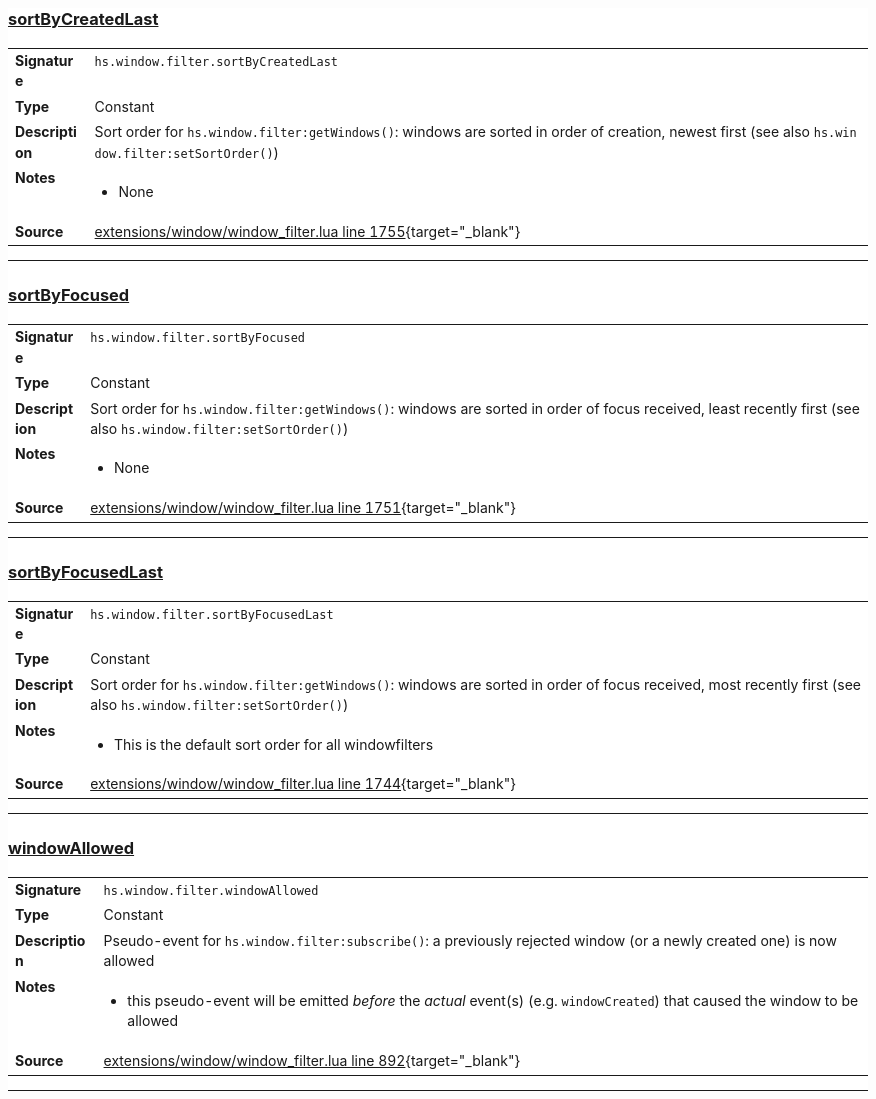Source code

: 

### [sortByCreatedLast](#sortbycreatedlast)

|                                             |                                                                                     |
| --------------------------------------------|-------------------------------------------------------------------------------------|
| **Signature**                               | `hs.window.filter.sortByCreatedLast`                                                                    |
| **Type**                                    | Constant                                                                     |
| **Description**                             | Sort order for `hs.window.filter:getWindows()`: windows are sorted in order of creation, newest first (see also `hs.window.filter:setSortOrder()`)                                                                     |
| **Notes**                                   | <ul><li>None</li></ul> |
| **Source**                                  | [extensions/window/window_filter.lua line 1755](https://github.com/CommandPost/CommandPost-App/blob/master/extensions/window/window_filter.lua#L1755){target="_blank"} |

---


### [sortByFocused](#sortbyfocused)

|                                             |                                                                                     |
| --------------------------------------------|-------------------------------------------------------------------------------------|
| **Signature**                               | `hs.window.filter.sortByFocused`                                                                    |
| **Type**                                    | Constant                                                                     |
| **Description**                             | Sort order for `hs.window.filter:getWindows()`: windows are sorted in order of focus received, least recently first (see also `hs.window.filter:setSortOrder()`)                                                                     |
| **Notes**                                   | <ul><li>None</li></ul> |
| **Source**                                  | [extensions/window/window_filter.lua line 1751](https://github.com/CommandPost/CommandPost-App/blob/master/extensions/window/window_filter.lua#L1751){target="_blank"} |

---


### [sortByFocusedLast](#sortbyfocusedlast)

|                                             |                                                                                     |
| --------------------------------------------|-------------------------------------------------------------------------------------|
| **Signature**                               | `hs.window.filter.sortByFocusedLast`                                                                    |
| **Type**                                    | Constant                                                                     |
| **Description**                             | Sort order for `hs.window.filter:getWindows()`: windows are sorted in order of focus received, most recently first (see also `hs.window.filter:setSortOrder()`)                                                                     |
| **Notes**                                   | <ul><li> This is the default sort order for all windowfilters</li></ul> |
| **Source**                                  | [extensions/window/window_filter.lua line 1744](https://github.com/CommandPost/CommandPost-App/blob/master/extensions/window/window_filter.lua#L1744){target="_blank"} |

---


### [windowAllowed](#windowallowed)

|                                             |                                                                                     |
| --------------------------------------------|-------------------------------------------------------------------------------------|
| **Signature**                               | `hs.window.filter.windowAllowed`                                                                    |
| **Type**                                    | Constant                                                                     |
| **Description**                             | Pseudo-event for `hs.window.filter:subscribe()`: a previously rejected window (or a newly created one) is now allowed                                                                     |
| **Notes**                                   | <ul><li>this pseudo-event will be emitted *before* the *actual* event(s) (e.g. `windowCreated`) that caused the window to be allowed</li></ul> |
| **Source**                                  | [extensions/window/window_filter.lua line 892](https://github.com/CommandPost/CommandPost-App/blob/master/extensions/window/window_filter.lua#L892){target="_blank"} |

---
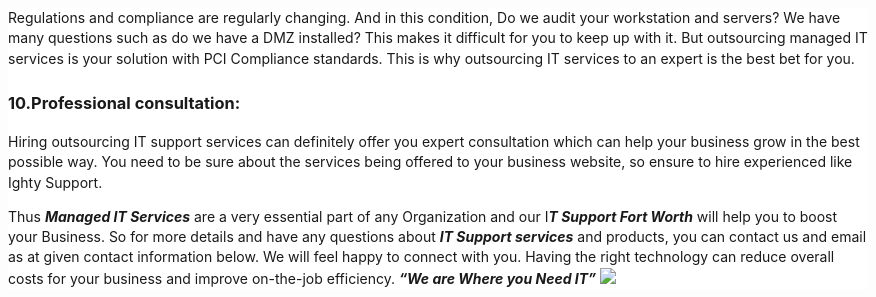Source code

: Regulations and compliance are regularly changing. And in this condition, Do we audit your workstation and servers? We have many questions such as do we have a DMZ installed? This makes it difficult for you to keep up with it. But outsourcing managed IT services is your solution with PCI Compliance standards. This is why outsourcing IT services to an expert is the best bet for you.
### 10.Professional consultation:
 Hiring outsourcing IT support services can definitely offer you expert consultation which can help your business grow in the best possible way. You need to be sure about the services being offered to your business website, so ensure to hire experienced like Ighty Support.

Thus ***Managed IT Services*** are a very essential part of any Organization and our I***T Support Fort Worth*** will help you to boost your Business. 
So for more details and have any questions about ***IT Support services*** and products, you can contact us and email as at given contact information below. We will feel happy to connect with you. 
Having the right technology can reduce overall costs for your business and improve on-the-job efficiency. 
***“We are Where you Need IT”***
![](https://images.viblo.asia/dc64d791-ad60-47bb-b7ee-1c1bd72e171b.png)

- _EXERCISE OBJECTIVE_: The answer must be a single number: how many lines in the listing above include the word "windowAllowed".

- _OUTPUT BELOW_: 2